That sounds like a description of some of us.

Fortunately, that description would not apply to any of the judges on the bench today.

The present system of appointing advocates, senior counsel or barristers as judges of the High Court and Supreme Court because they are barristers is not in the public interest and should be changed. This has been recognised in other countries and it is clear the practice we have followed does not apply in most other countries. Why then should we continue this anachronism?

The Office of the Attorney General was referred to. My blood boiled when I saw a newspaper advertisement for a fourth legal assistant in the Attorney General's office last week. It was obvious that legal apartheid applied. "Barristers only need apply" was stated on the advertisement. Solicitors could apply but their applications would be rejected.

They would be a dead loss in the office.

That anachronism is not in the public interest and is part of the thinking that has led to the continuation of this system over the years.

It is time a fresh look was taken at the situation. I hope the Minister will seriously consider these points and discuss them with her colleagues and that arising out of this, we will see an end to this anachronism. It is not in the public interest to continue with it.

I have a special interest in Deputy Shatter's legal skills and as usual, he made an excellent case. However, I have little interest in the legal profession as none of my relations was ever involved in it.

However, when I was ill in hospital, I had the privilege of sharing a room with one of the first civil servants to serve in the Department of Justice; unfortunately, I did not have the sense to bring a tape recorder with me. He told me that changes were made in the appointments made at a certain time and people who were not well qualified got new jobs. One of them was made a judge and the officials in the Department nicknamed him "necessity". I asked him why was he was called that and he told me it was because "necessity" knew no law. He had to get advice from others on how to do his job. I grew up thinking the courts administered justice in a fair manner. However, I always imagined the Supreme Court was the final arbiter and the people there were the real law experts. However, split decisions arise, sometimes with majorities of three to two, sometimes of four to one. People like myself who have no legal training expect the members of the Supreme Court to know the law inside out. How, therefore, is it possible that five experts cannot agree when administering the law?
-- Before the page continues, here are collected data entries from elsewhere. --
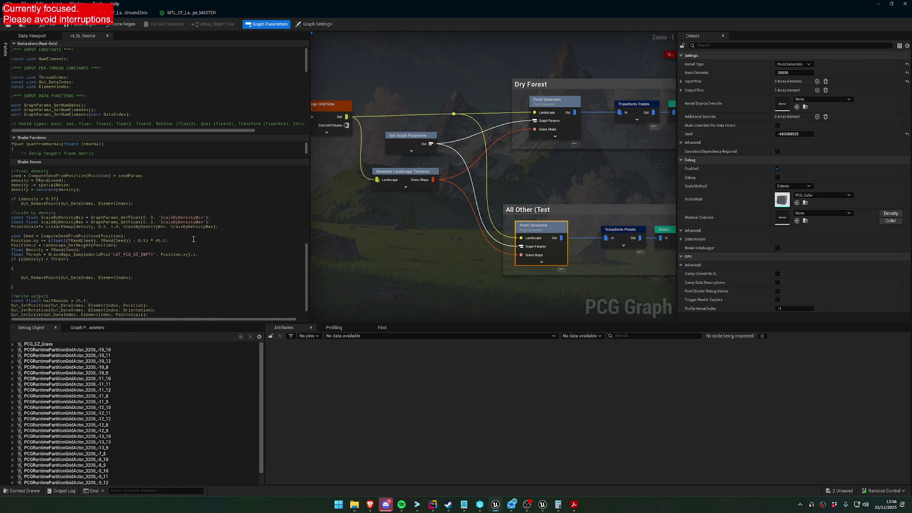
double_click(135, 240)
left_click(153, 243)
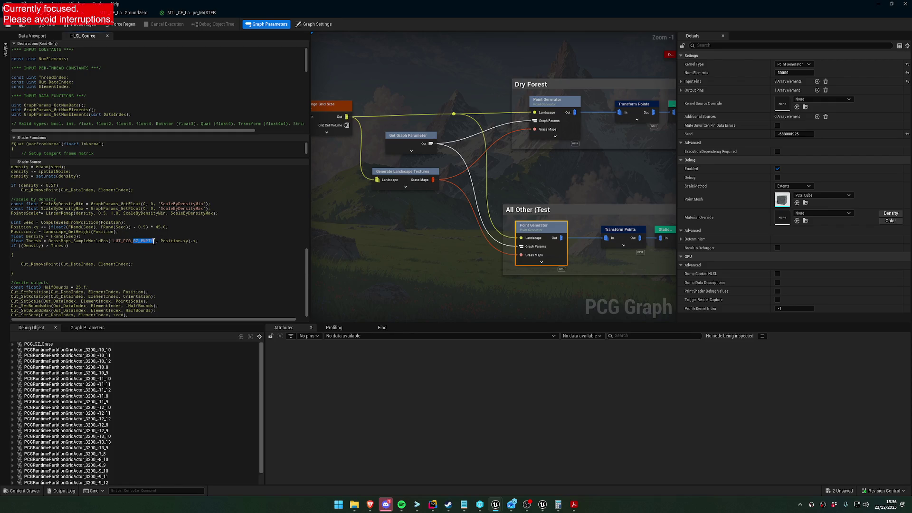
type("RAS")
key("BackSpace")
key("BackSpace")
key("BackSpace")
type("Rass")
key("BackSpace")
key("BackSpace")
type("ass")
Are judges administering law, as laid down in the books, or are they following their own interest in life? Is it not fascinating that these experts, who have been appointed to the top court in the land, can differ and argue cases instead of giving what should be unanimous decisions? If the law means anything, how can it be interpreted by individuals at the top to mean different things?

Many solicitors would make supremely good judges, perhaps even Supreme Court judges. They have common sense and have as much knowledge of the law as barristers. I had one experience of court and saw a Circuit Court judge behaving in a sensible way and a High Court judge proving that he was a fool. As far as he was concerned, the situation was black and white. One did not dare speak.
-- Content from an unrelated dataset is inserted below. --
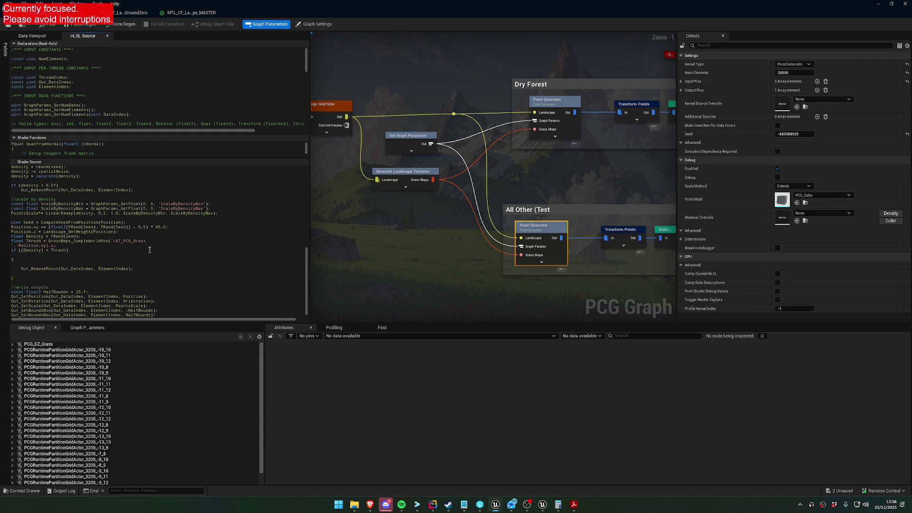
double_click(137, 240)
Barristers do not, of necessity, have any monopoly on common sense, and, clearly, they do not have it in law either. The case being made that solicitors should be able to go up the ladder is very strong. Many of them are probably ahead of their barrister colleagues. Having contributed to many debate here in the past and having heard clear-cut arguments, Ministers have always pointed out something to us that we have not anticipated. I presume, therefore, the Minister will have a genuine reason for not accepting this proposal. However, I find the present situation difficult to accept and this division should end.

I wish to complete the all party consensus on this matter, but I should begin by declaring an interest in that I am also a member of that section of the legal profession which deals directly with the public. Much of what I intended to say has already been said by colleagues and I will not prolong the meeting unnecessarily by repeating it.

However, while listening to colleagues, it occurred to me that in some ways it is remarkable that most of us here today are members of the legal profession, which is unusual as most people entering this House do not have a qualification in drafting law, putting down amendments or anything of that nature. However, we consider it an essential part of democracy that each of us should be entitled, if we get the assent of the people, to parse, reparse and debate law as it is to be applied by the courts. Yet not only do we require people who enforce this law to get training in the law, which is only proper, but we also require them, indirectly, to be members of a specific social class. We also require them to pursue an arcane form of training.

The division in the legal profession is something we should be moving to abolish, not seeking to entrench it. Since the issue has come up, by way of this Bill, there is an onus on the Minister, who has moved progressively in the Bill, to justify why she is not prepared to go the full way and do what most people believe sensible. The argument has been made that advocates do not make good judges and vice versa and I will not repeat it.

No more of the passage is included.